Versioning Azure ML Pipeline Endpoints

The other day I was looking into some Azure ML features for a customer where I would need to use the Azure ML Pipeline Endpoints. While playing around with it, I noticed a couple of things.

But first, what are Azure ML Pipeline Endpoints?

A pipeline is the different steps that need to be executed to train a machine learning model. For example, you want an action to prepare your data, a second step to train your model, and a third to register your model.

This pipeline needs to be started each time you want to train the model.

Now imagine you need to retrain your model on a schedule. Then you can publish that pipeline to an endpoint. Meaning you can start the machine learning process via a REST API. So you can kick it off from any application or scheduling tool.


So what were my issues?

You can not delete a pipeline endpoint.

Yes, you are reading that correctly. Once you publish a pipeline, there is no way of removing them. The only thing you can do is disable them.

So the only way you can clean them up is by disabling them. There have been requests to add this functionality. But I hope I am not the only one that would even think about redeploying an environment to get it clean.

But you can version them! Can you?

So with that in mind, what happens when I publish it again? Since the SDK allows you to add a version number to it, you would expect it would override the existing one. No, that is not what happened.
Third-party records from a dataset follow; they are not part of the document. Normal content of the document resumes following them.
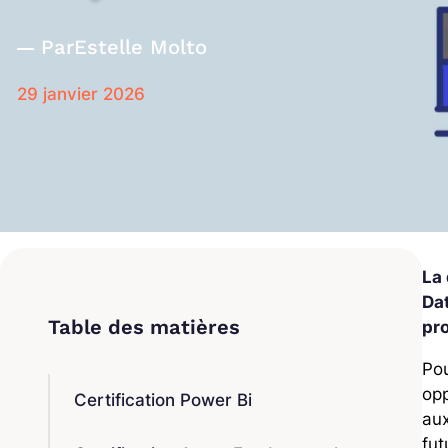
Par
Estelle Molto
29 janvier 2026
La
Dat
pro
Pou
opp
Certification Power Bi
aux
fut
It creates a new pipeline endpoint with the same name but a different Endpoint ID.

In the Microsoft documentation, it tells you to make use of the pipeline.publish() functionality. And it does what it says, but it creates a new endpoint each time you execute it.

So how can you fix this? After reading a bit more about the endpoints, there are two different endpoints.

The first one is the pipeline.publish(), and the second one is the PipelineEndpoint. The first one is a single endpoint and can not be updated.

The second one is a group of endpoints that are versioned. Even in the workspace, you can see the difference.

So instead of doing this when you publish.

pipeline = Pipeline(ws, steps=[prep_step, train_step])

published_pipeline = pipeline.publish(
     name="PipelineWithParameters",
     description="A published pipeline with parameters",
     version="1.0")

Do this:

pipelineName = "NewPipelineOverriden"
pipelineDescription = "A published pipeline with parameters"

pipeline = Pipeline(ws, steps=[prep_step, train_step])

try:
    pipeline_endpoint = PipelineEndpoint.get(ws, name=pipelineName)
    #Pipeline exists
    published = pipeline.publish(
                name=pipelineName
    )
    pipeline_endpoint = PipelineEndpoint.get(
        workspace=ws, name=pipelineName
    )
    pipeline_endpoint.add_default(published)
except:
    #Pipeline does not exists
    published = pipeline.publish(
                name=pipelineName
            )
    pipeline_endpoint = PipelineEndpoint.publish(
                workspace=ws,
                name=pipelineName,
                pipeline=published,
                description=pipelineDescription,
        )

Hope this helps you out in your next Azure ML project!